(STORED DATA begins)

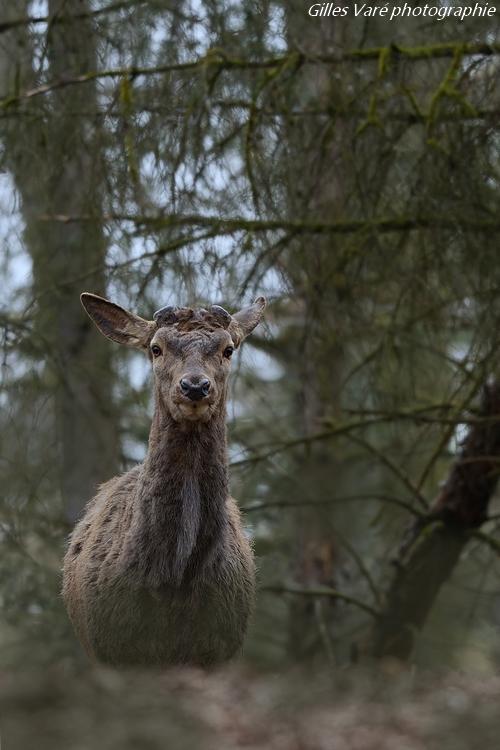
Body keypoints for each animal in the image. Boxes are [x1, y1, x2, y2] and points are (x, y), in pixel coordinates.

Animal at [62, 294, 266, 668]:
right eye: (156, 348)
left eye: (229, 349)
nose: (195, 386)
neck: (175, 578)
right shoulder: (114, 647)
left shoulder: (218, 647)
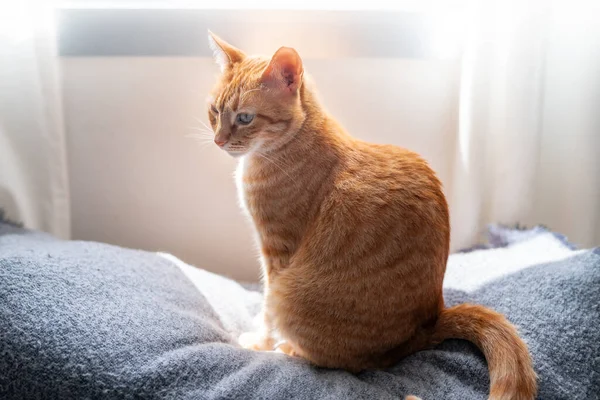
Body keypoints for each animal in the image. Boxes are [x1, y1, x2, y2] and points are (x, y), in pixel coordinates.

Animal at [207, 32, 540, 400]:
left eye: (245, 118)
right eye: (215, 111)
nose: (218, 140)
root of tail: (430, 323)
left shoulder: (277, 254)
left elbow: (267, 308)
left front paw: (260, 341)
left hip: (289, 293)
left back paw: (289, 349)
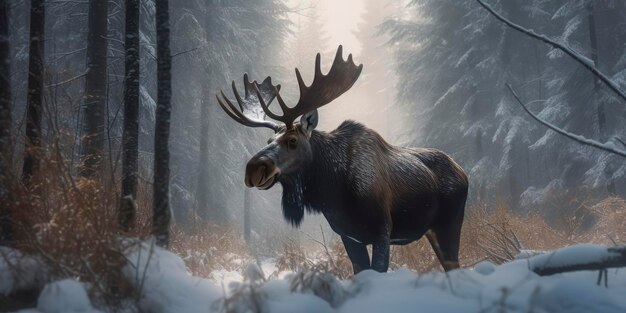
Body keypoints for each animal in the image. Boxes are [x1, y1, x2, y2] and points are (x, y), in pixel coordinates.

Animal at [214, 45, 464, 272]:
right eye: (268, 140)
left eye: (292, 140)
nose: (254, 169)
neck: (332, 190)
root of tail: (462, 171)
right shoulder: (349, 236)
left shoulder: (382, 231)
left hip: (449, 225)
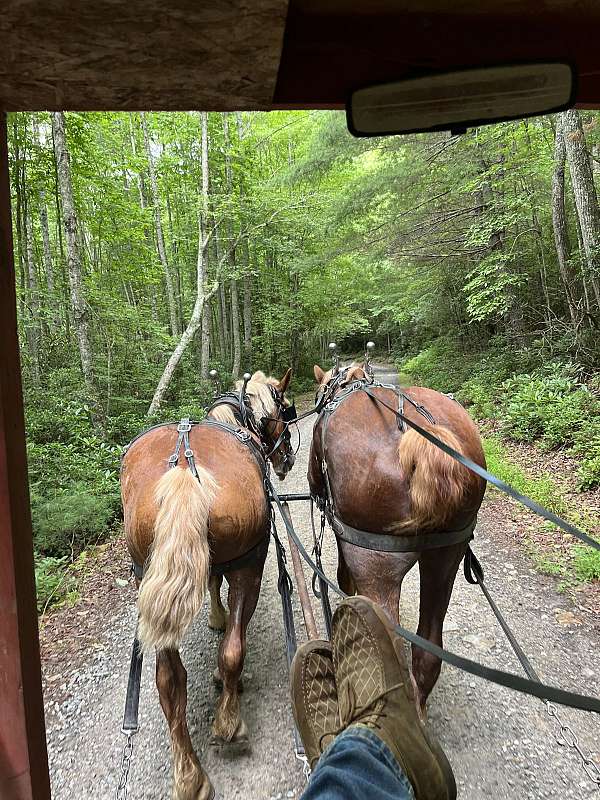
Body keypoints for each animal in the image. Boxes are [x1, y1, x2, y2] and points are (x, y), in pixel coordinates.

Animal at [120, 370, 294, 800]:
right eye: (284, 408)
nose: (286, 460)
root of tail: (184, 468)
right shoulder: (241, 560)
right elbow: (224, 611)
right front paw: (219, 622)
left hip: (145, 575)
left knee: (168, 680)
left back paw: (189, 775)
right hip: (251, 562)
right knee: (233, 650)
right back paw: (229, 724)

(STORED DATA ends)
(STORED DATA begins)

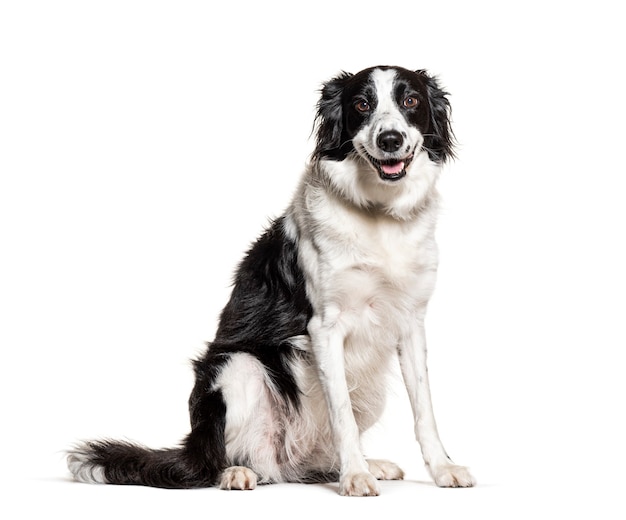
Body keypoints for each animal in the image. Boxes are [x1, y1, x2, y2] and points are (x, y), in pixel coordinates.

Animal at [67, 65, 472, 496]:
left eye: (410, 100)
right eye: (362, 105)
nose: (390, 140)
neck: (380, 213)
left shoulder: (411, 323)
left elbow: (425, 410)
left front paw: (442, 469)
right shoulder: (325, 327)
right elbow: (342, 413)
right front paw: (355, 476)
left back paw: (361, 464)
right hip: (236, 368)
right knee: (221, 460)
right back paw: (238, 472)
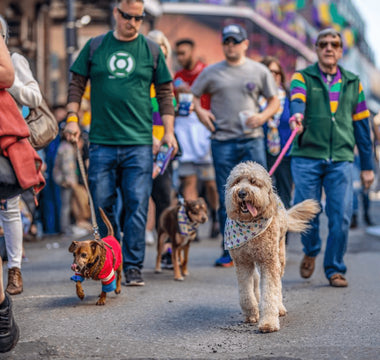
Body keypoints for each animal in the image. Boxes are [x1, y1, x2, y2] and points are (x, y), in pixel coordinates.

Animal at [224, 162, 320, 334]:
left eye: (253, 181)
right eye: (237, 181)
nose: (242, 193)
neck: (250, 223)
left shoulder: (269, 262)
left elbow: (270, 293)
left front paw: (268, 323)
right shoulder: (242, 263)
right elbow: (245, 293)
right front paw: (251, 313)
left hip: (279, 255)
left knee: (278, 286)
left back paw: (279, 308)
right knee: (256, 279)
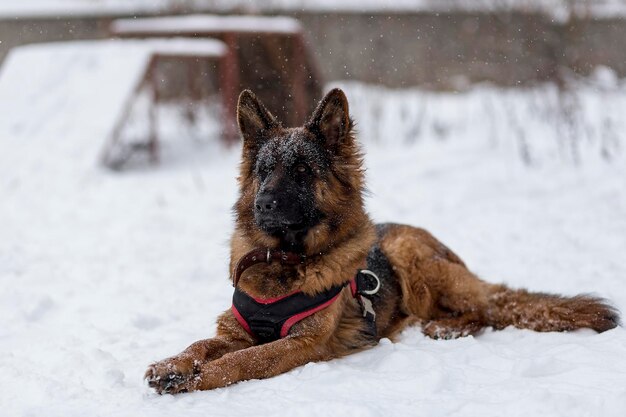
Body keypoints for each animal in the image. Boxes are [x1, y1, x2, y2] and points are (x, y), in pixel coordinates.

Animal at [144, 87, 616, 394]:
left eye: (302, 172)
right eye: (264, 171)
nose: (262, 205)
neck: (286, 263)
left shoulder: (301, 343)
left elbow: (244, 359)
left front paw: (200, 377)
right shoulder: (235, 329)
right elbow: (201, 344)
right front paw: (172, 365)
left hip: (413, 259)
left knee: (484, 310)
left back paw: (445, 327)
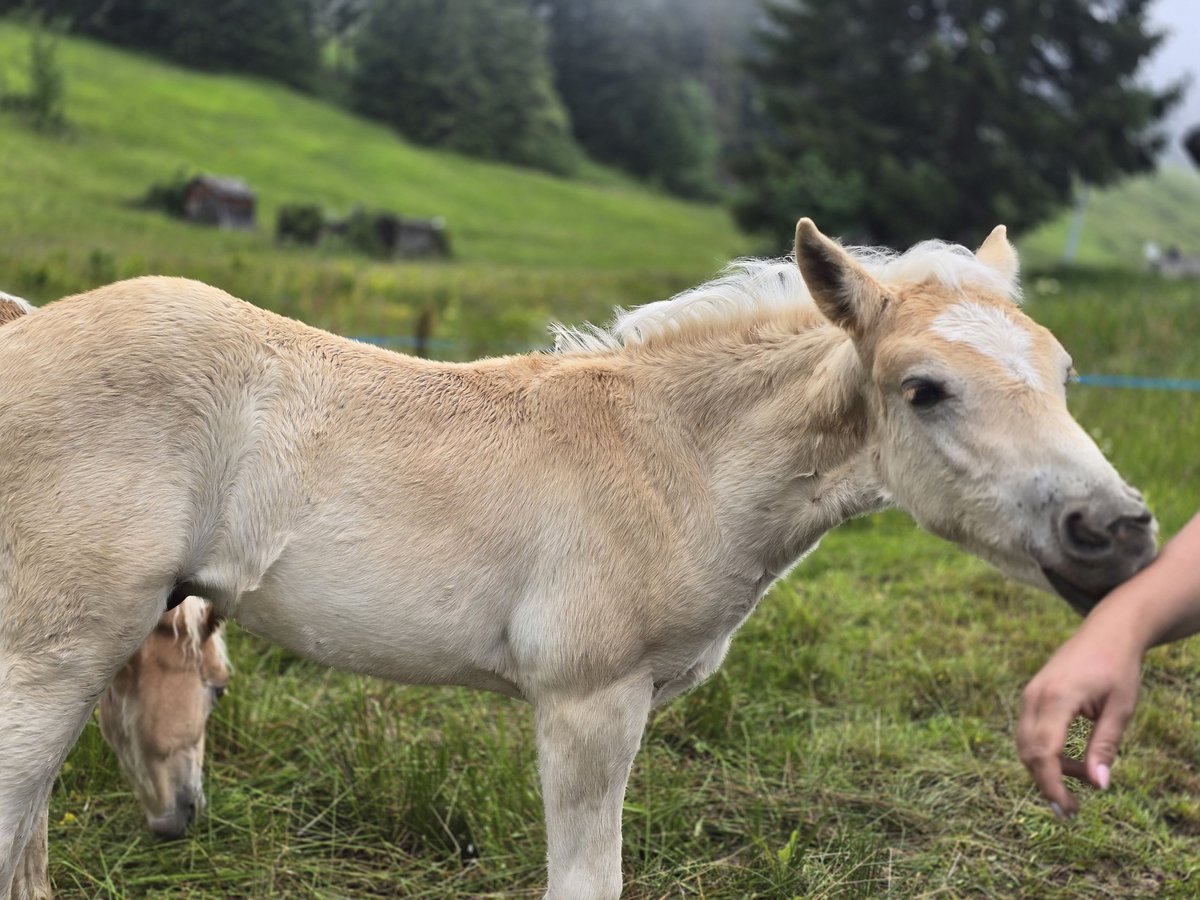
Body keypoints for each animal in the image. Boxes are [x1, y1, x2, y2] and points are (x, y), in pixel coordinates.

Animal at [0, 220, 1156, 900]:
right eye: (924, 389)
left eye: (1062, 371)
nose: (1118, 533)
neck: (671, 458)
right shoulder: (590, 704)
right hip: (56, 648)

(STORED DATA ends)

Above are the entries. Quote exactly the lines from the one bearing "nose: (242, 193)" through the one bearing "right knee: (256, 279)".

■ WRITTEN SOLUTION:
nose: (242, 193)
neck: (250, 223)
left shoulder: (269, 262)
left elbow: (270, 293)
left front paw: (268, 323)
right shoulder: (242, 263)
right elbow: (245, 293)
right front paw: (251, 313)
left hip: (279, 255)
left knee: (278, 286)
left back paw: (279, 308)
right knee: (256, 279)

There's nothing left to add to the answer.